## [TEXT EXCERPT]
++++++++++++++++++++

In this dissertation, a UAV-based multi-sensor data fusion for precision navigation and object classification for seamless indoor-outdoor applications was developed. A UAS equipped with a GNSS/IMU board, a low-cost mechanical LiDAR sensor, and an RGB camera, was used to collect data for the purpose of developing a multi-sensor integration system. Unfortunately, due to a malfunctioning GNSS antenna, there were numerous prolonged GNSS signal outages. To resolve this issue, a GNSS/INS/LiDAR-integrated system was developed. A LiDAR SLAM solution was used to update the INS solution through an EKF. Two case studies were considered: a complete GNSS outage and a GNSS PPP-assisted solution. In comparison with the complete GNSS outage, the results for the second case study were significantly improved. Subsequently, a low-cost UAV-based multi-sensor data fusion model was developed for land cover classification using a DCNN. The collected dataset was used to train and test the developed DCNN. In order to validate the DCNN, a second dataset was collected at a different urban location using a solid-state Lidar UAV-based system. It was shown that the proposed DCNN approach improved the overall accuracy of land cover classification significantly compared to the reference classifiers for both datasets. The feasibility of fusing UAV-based imaging and low-cost LiDAR data was explored to enhance pavement crack segmentation using a DCNN model. A third dataset was collected using the same UAS used in collecting the second dataset. Two types of pavement distress were investigated using the first and third datasets, namely cracks and sealed cracks. The performance metrics decreased for the crack samples in both datasets when the LiDAR data was added. This was essentially due to the quality of the lower-grade LiDAR sensor, which had low spatial resolution. In contrast, for the sealed crack, the addition of LiDAR data improved the matrices for the segmentation accuracy. Finally, an event-based visual-inertial odometry approach was proposed for precise indoor localization. The proposed approach fused events, standard frames, and inertial measurements. The proposed approach resulted in a significant decrease in the RMSE compared to the event-only and the frame-only cases, respectively.

++++++++++++++++++++

## [PROVIDED DATA]

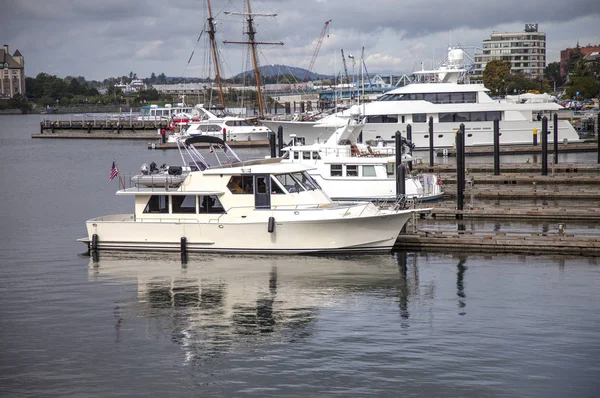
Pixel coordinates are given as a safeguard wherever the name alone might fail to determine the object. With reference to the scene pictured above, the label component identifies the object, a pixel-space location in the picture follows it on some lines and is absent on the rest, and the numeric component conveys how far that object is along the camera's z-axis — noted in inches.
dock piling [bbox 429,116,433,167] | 2151.3
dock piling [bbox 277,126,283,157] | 2048.0
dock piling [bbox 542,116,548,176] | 1893.5
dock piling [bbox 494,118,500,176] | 1913.1
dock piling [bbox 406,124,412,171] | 2064.5
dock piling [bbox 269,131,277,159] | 1951.3
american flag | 1204.1
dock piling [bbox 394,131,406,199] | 1318.9
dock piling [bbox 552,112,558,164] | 2283.0
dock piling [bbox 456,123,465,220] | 1406.3
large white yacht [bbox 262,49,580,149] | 2783.0
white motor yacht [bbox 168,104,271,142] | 3678.6
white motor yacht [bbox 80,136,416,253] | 1133.7
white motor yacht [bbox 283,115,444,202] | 1604.3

++++++++++++++++++++

## [TASK BRIEF]
Please answer these questions from the dissertation summary on UAV sensor fusion, one answer a line:
1. What caused the numerous prolonged GNSS signal outages?
2. What kind of system was used to collect the second dataset?
3. For which type of pavement distress did adding LiDAR data improve segmentation accuracy?

## [THE ANSWER]
1. A malfunctioning GNSS antenna.
2. A solid-state LiDAR UAV-based system.
3. Sealed cracks.